До конца времен. Сознание, материя и поиски смысла в меняющейся Вселенной (Грин) - страница 181

Любимый пример Пинкера — музыка, адаптивную бесполезность именно этого жанра искусства он излагает наиболее полно. Он считает, что музыка — акустический паразит, который пользуется эмоционально выразительной слуховой чувствительностью, имевшей когда-то давно для наших предков ценность для выживания. Так, гармоники — звуки, частоты которых гармонически связаны (частоты, кратные некоторой общей частоте), — указывают на единый и потенциально опознаваемый источник (физика гласит, что при колебаниях линейного объекта, будь то голосовые связки хищника или оружие, изготовленное из пустотелой кости, частоты колебаний, как правило, представляют собой гармонический ряд). Те из наших предков, кому такие упорядоченные звуки доставляли большее удовольствие, уделяли им, вероятно, больше внимания и потому получали больше информации об окружающей обстановке. Повышенная внимательность могла склонить весы выживания в их пользу, повысив их благополучие и поспособствовав таким образом дальнейшему развитию слуховой чувствительности. Повышенная восприимчивость к другим богатым информацией звукам, от грома до звука шагов или потрескивания веток, еще сильнее повышала внимательность к звукам и, соответственно, еще сильнее наполняла осознанность по отношению к окружающей среде. Так что те из наших предков, кто обладал лучшим слухом и был лучше настроен на звуковое восприятие, получали адаптивное преимущество и, соответственно, способствовали распространению звуковой чувствительности в последующих поколениях. Музыка же, по мнению Пинкера, воздействует на эту звуковую чувствительность и доставляет через нее чувственное удовольствие, не имеющее адаптивной ценности.
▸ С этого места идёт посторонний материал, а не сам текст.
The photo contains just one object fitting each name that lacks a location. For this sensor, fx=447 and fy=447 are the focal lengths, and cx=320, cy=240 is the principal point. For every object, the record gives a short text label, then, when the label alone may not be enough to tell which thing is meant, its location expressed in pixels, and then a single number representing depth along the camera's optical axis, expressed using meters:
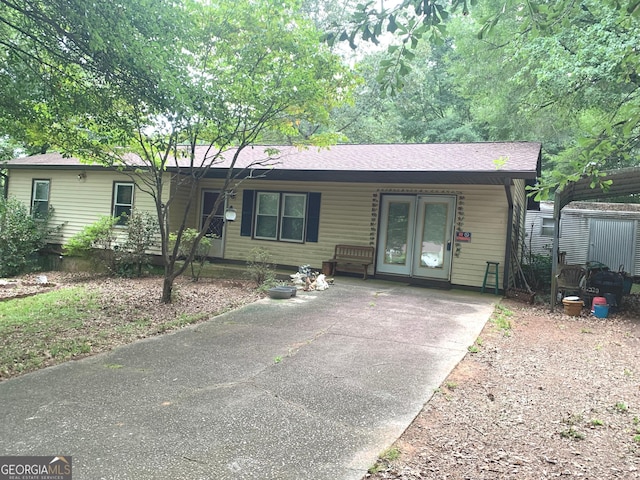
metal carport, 7.53
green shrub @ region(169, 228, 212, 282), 10.31
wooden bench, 10.90
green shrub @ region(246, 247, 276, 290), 9.65
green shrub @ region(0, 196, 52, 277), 12.71
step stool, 9.57
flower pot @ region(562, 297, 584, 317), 8.14
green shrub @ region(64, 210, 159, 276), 11.55
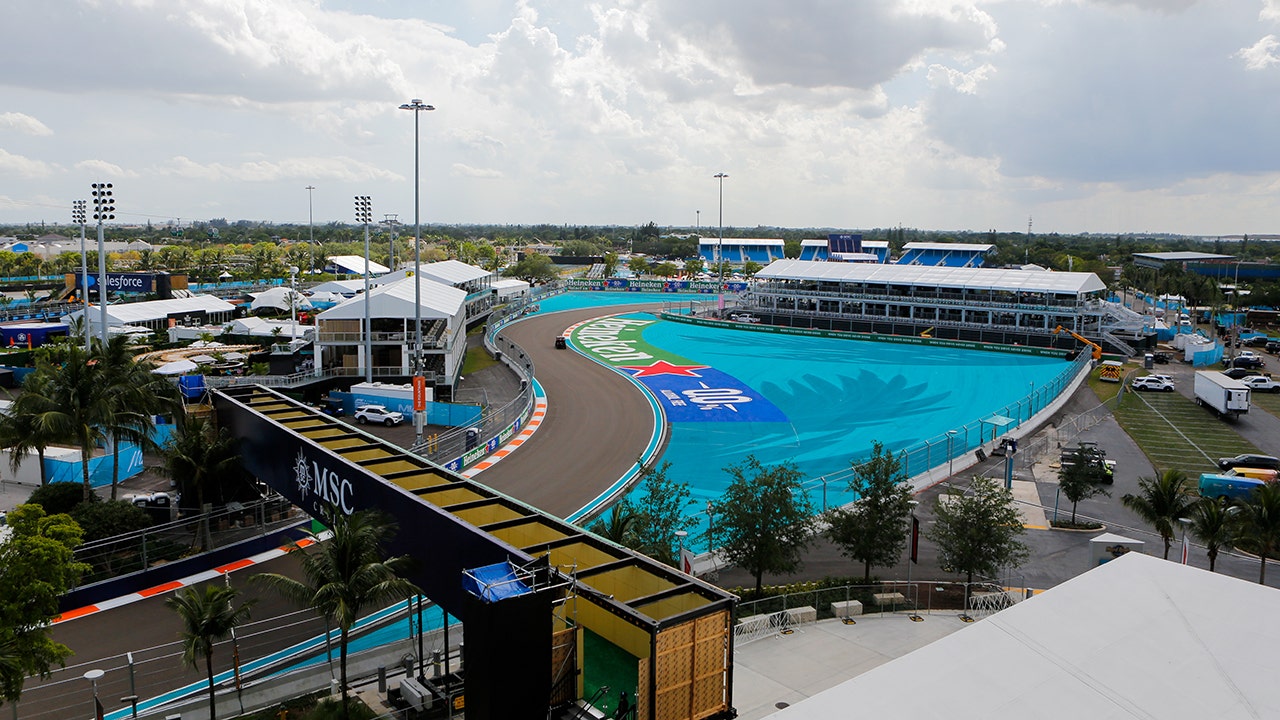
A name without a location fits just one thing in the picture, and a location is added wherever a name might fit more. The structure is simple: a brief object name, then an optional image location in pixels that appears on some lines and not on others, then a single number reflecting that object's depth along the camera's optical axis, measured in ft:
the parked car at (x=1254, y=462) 131.03
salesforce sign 320.91
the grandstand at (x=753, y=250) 640.17
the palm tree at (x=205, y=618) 58.65
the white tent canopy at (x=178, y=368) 167.94
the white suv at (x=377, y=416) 154.51
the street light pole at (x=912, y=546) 78.07
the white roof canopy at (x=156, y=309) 238.48
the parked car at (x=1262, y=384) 204.33
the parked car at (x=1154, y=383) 201.85
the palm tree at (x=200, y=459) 92.84
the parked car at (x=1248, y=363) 230.89
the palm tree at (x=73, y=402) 93.71
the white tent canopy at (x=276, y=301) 294.46
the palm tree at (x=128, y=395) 97.40
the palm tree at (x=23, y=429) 94.07
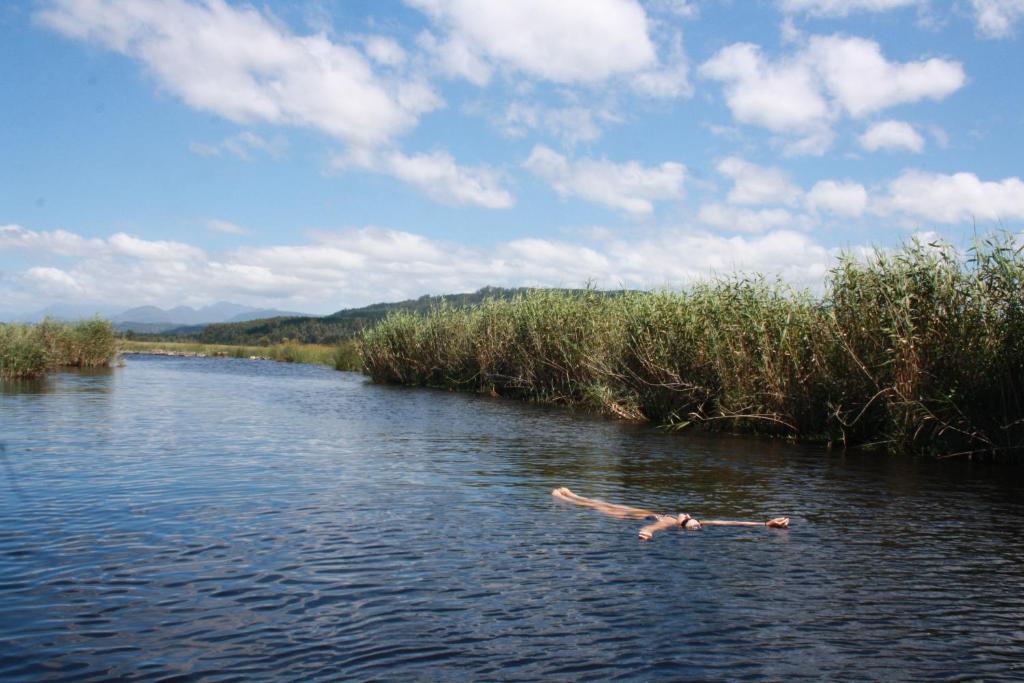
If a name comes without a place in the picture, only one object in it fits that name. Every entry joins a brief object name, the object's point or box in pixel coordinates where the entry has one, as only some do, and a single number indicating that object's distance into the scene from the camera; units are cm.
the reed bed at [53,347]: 3753
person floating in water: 1082
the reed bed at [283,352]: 6450
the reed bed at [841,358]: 1680
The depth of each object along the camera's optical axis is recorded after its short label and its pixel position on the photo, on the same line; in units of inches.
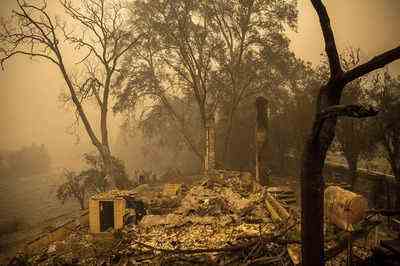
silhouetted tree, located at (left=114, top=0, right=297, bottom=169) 820.0
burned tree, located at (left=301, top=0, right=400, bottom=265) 184.4
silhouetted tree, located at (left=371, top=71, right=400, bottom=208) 520.5
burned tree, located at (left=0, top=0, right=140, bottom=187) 711.1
Примерно как чизкейк искусственно стимулирует древнее адаптивное пристрастие к пище с повышенной калорийностью, музыка искусственно стимулирует древнюю адаптивную чуткость к звукам с повышенной информативной нагрузкой.

То, что Пинкер ставит в один ряд грешное удовольствие и возвышенное переживание, задевает. Он делает это намеренно. Смысл не в том, чтобы принизить наши переживания при общении с искусством, а в том, чтобы расширить представления о важном. Конечно, необычайно приятно отыскать эволюционную основу для того или иного варианта человеческого поведения и выяснить, что в нашей ДНК этот вариант отмечен несмываемой печатью одобрения. Как приятно представить себе, что искусство, которое многие причисляют к самым возвышенным достижениям человечества, сыграло значительную роль в самом выживании нашего биологического вида! Но, какое бы удовольствие мы от этого ни испытывали, такое объяснение не обязано быть верным. В этом нет необходимости. Биологическая приспособленность не единственный критерий ценности. Не менее чудесно и то, что мы можем подняться над нуждами выживания и выразить при помощи воображения нечто прекрасное, или тревожное, или душераздирающее. Значимость не обязательно связана с адаптивной полезностью. Много лет назад во время семейного обеда в местном ресторанчике, когда официант принес к соседнему столику чизкейк, моей маме, которая вечно сидела на диете, захотелось встать и приветствовать его. Это был жест уважения, который можно отнести не только к самому десерту, но и к тем вездесущим вариантам человеческого поведения, которые, по мнению Пинкера, попадают с этим десертом в одну адаптивную категорию.